Variant Analysis Workshop
Audience | Computational skills required | Duration |
---|---|---|
Biologists | Introduction to the Command-line | 3 - 2.5 hour sessions |
Description
This Introduction to Variant Analysis workshop is aimed at providing best practices for calling variants for paired normal/tumor datasets. Importantly, while this workshop series does focus on calling variants in the context of paired tumor/normal samples, much of this workshop’s pipeline and discussion is adaptable to other types of variant calling applications. This workshop series should provide participants with an ability to take raw sequence reads and process them into a VCF file with annotated variants. Furthermore, the workshop series ends with a tutorial for visualizing called variants within the Integrative Genomics Viewer (IGV).

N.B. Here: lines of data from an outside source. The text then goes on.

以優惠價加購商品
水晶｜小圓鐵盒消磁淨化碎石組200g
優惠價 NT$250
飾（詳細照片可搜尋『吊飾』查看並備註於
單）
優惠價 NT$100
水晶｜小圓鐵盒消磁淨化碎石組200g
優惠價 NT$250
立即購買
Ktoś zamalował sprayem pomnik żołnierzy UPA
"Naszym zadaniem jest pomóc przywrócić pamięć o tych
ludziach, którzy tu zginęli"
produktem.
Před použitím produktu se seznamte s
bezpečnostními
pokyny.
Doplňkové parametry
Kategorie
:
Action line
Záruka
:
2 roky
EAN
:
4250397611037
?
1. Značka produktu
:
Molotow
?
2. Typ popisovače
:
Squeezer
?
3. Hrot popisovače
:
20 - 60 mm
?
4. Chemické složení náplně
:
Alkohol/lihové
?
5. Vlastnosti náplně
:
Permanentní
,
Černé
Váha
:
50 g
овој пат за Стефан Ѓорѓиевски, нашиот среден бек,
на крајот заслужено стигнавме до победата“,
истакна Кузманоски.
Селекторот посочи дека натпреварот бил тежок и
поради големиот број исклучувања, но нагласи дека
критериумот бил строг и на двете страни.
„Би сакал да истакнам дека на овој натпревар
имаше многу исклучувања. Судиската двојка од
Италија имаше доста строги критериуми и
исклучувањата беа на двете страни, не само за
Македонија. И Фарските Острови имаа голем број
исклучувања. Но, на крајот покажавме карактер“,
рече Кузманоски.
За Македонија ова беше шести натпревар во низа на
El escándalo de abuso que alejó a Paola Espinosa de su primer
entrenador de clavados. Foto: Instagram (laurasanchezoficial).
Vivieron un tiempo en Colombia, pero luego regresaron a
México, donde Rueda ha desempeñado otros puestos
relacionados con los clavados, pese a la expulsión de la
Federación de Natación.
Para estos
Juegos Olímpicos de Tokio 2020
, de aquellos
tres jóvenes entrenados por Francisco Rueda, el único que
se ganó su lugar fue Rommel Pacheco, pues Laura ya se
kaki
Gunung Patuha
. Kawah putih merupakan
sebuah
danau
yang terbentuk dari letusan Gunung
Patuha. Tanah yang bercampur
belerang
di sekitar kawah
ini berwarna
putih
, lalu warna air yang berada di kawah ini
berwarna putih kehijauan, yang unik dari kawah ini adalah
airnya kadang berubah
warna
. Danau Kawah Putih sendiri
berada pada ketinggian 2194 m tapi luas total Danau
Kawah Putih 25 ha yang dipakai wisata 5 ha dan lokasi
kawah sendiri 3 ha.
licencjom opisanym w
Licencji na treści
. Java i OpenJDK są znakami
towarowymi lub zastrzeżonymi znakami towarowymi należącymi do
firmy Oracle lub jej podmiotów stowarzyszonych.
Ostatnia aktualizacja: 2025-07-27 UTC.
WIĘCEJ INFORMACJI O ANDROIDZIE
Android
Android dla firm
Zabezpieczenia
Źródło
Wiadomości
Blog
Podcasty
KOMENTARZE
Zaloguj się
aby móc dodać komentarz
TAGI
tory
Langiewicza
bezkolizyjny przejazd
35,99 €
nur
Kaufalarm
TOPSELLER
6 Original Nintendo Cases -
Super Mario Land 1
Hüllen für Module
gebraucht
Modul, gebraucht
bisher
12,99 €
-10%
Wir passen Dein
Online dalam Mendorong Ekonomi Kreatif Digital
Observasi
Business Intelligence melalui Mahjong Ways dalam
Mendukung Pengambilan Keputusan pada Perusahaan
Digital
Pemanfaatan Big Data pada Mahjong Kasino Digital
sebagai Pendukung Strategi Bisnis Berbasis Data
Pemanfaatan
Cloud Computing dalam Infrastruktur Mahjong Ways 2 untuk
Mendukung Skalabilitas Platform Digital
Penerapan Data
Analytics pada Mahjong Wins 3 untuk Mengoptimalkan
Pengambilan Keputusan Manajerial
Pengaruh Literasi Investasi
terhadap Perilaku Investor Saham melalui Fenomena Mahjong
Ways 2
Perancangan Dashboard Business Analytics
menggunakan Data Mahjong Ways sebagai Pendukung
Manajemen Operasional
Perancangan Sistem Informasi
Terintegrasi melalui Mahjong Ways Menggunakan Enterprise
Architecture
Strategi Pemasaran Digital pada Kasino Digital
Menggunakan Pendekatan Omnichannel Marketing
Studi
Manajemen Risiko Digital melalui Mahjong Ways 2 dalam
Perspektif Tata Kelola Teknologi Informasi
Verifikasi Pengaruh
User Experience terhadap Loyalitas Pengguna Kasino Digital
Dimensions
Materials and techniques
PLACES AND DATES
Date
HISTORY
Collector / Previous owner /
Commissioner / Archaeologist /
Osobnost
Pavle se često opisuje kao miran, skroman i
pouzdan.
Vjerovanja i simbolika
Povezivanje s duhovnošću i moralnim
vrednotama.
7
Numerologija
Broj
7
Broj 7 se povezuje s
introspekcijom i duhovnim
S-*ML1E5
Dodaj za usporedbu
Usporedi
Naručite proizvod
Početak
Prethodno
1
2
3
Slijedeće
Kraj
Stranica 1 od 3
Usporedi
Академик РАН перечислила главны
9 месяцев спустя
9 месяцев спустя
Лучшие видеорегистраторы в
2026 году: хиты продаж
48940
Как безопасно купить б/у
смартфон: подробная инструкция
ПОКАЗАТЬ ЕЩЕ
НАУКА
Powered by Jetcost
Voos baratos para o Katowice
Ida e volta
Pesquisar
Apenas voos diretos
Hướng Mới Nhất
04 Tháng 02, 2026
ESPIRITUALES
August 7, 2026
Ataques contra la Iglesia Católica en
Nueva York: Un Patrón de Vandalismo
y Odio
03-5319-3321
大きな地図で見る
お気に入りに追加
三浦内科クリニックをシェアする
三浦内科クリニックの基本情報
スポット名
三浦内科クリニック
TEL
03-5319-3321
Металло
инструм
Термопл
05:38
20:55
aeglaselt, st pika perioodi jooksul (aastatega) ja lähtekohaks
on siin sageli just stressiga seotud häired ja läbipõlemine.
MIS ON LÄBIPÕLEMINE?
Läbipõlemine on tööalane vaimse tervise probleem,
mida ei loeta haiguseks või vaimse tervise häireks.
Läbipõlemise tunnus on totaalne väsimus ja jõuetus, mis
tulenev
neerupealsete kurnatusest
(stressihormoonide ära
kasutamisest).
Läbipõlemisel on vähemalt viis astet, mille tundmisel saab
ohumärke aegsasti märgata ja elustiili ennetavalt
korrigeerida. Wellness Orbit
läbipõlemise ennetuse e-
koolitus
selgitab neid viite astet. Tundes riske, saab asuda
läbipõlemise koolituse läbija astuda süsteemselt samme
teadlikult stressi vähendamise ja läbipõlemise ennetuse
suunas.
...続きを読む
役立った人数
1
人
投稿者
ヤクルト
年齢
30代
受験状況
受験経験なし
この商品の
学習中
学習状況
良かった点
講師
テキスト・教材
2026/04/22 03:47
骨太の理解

These materials were developed for a trainer-led workshop, but are also amenable to self-guided learning.
Pre-Requisite
This workshop series is designed for users with a background in the fundamentals of working in the shell environment on an high-performance computing cluster (HPCC). If you don’t have this background or are unsure if you are ready for this workshop series, you should first complete our Introduction to the Command Line workshop series.
Learning Objectives
- Evaluate QC metrics for variant calling
- Call variants using GATK
- Filter variants to retain only high-quality variant calls
- Annotate variants using SnpEff and dbSNP
- Prioritize variants by their impact
- Visualize variants in IGV
- Implement cBioPortal to analyze variants
Lessons
Installation Requirements
All:
- FileZilla Client (make sure you get ‘FileZilla Client’)
- Integrative Genomics Viewer (IGV)
Mac users: No additional installation requirements.
Windows users: GitBash
These materials have been developed by members of the teaching team at the Harvard Chan Bioinformatics Core (HBC). These are open access materials distributed under the terms of the Creative Commons Attribution license (CC BY 4.0), which permits unrestricted use, distribution, and reproduction in any medium, provided the original author and source are credited.